The latest aesthetic industry statistics reveal that people are turning to physician-run practices or medical spas for their nonsurgical procedures. According to an International Association for Physicians in Aesthetic Medicine (IAPAM) study, most women most feel that non-physician owned medical spas are unsafe. In addition, the IAPAM report also indicates that 78% of women rated medical credentials as very important when choosing an aesthetic treatment provider.

Botox injection, which is the number one nonsurgical procedure performed by plastic surgeons, was down 12.8% in 2007 according to the American Society for Aesthetic Plastic Surgery (ASAPS) industry statistics report. That report, however, only includes members of the ASAPS, and Allergan, the maker of Botox Cosmetic, showed a 29% increase in sales over the same period. In fact, four of the five top nonsurgical procedures were all down between 4.2-16.5% from the previous year.

"It's quite obvious that nonsurgical procedures are no longer the domain of the plastic surgeons," says Jeff Russell, executive director of the International Association for Physicians in Aesthetic Medicine (IAPAM). "The statistics indicate the public is moving away from requiring plastic surgeons to do their Botox injections," continues Russell. "You are as likely to find a Botox brochure in your family physician’s office as a plastic surgeons."

Another association, the International Medical Spa Association, says there are now more than 2,500 medical spas, up significantly from 250 in 2004. This confirms that the ASAPS statistics show not a decline in procedures, but a shift from the procedures being done solely in plastic surgeons offices to now also being done in a medical spa or an aesthetic practice.

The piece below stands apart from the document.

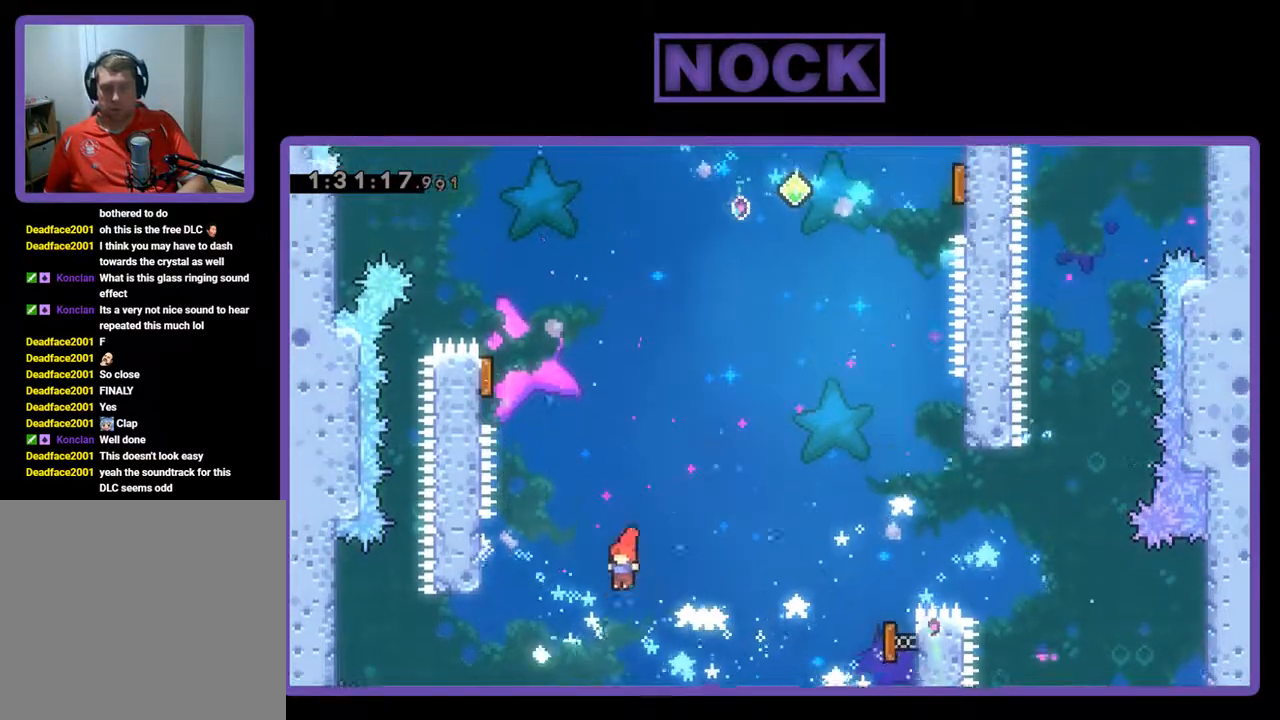
{"buttons": ["R2", "DPAD_LEFT"], "left_stick": "center", "events": [[67, "DPAD_UP", "down"], [100, "DPAD_LEFT", "down"], [233, "CIRCLE", "down"], [400, "CIRCLE", "up"], [500, "DPAD_UP", "up"]]}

Russell feels that this decline means the public is more accepting of non-plastic surgeons performing many of these procedures. Physicians with proper aesthetic medicine training are perfect candidates for filling the public’s desire for aesthetic medicine procedures like Botox and dermal filler injections, as well as laser and light based procedures.

"Aesthetic medicine continues to be a billon dollar industry fueled by more than 11,000 people turning fifty every day," says Russell. "As long as physicians treat expanding their practices with aesthetic procedures as a business unit, they will do very well in this environment."

"We're finding that many of our Aesthetic Medicine Symposium attendees are family physicians and OB/GYNs looking at targeting their existing patients for aesthetic procedures," says Russell. "The IAPAM feels that complete physician aesthetic medicine training is the most important part of a successful medical spa or aesthetic practice. Those physicians who thought all they needed was to attend a Botox training course, are finding themselves in very difficult times.”